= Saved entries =

┄┄┄┄┄┄

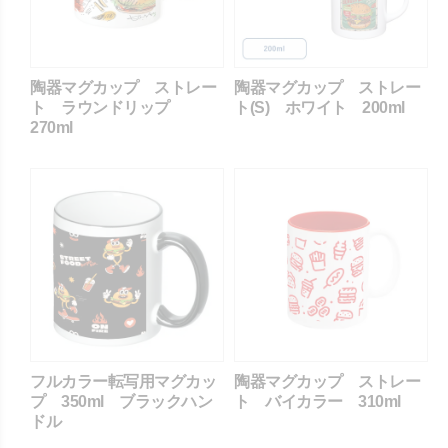
陶器マグカップ ストレー
陶器マグカップ ストレー
ト ラウンドリップ
ト(S) ホワイト 200ml
270ml
フルカラー転写用マグカッ
陶器マグカップ ストレー
プ 350ml ブラックハン
ト バイカラー 310ml
ドル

┄┄┄┄┄┄

= TASK DIRECTIONS =
Copy out every entry above exactly. Leave the pictures out.

= WRITTEN ANSWER =
陶器マグカップ ストレー
陶器マグカップ ストレー
ト ラウンドリップ
ト(S) ホワイト 200ml
270ml
フルカラー転写用マグカッ
陶器マグカップ ストレー
プ 350ml ブラックハン
ト バイカラー 310ml
ドル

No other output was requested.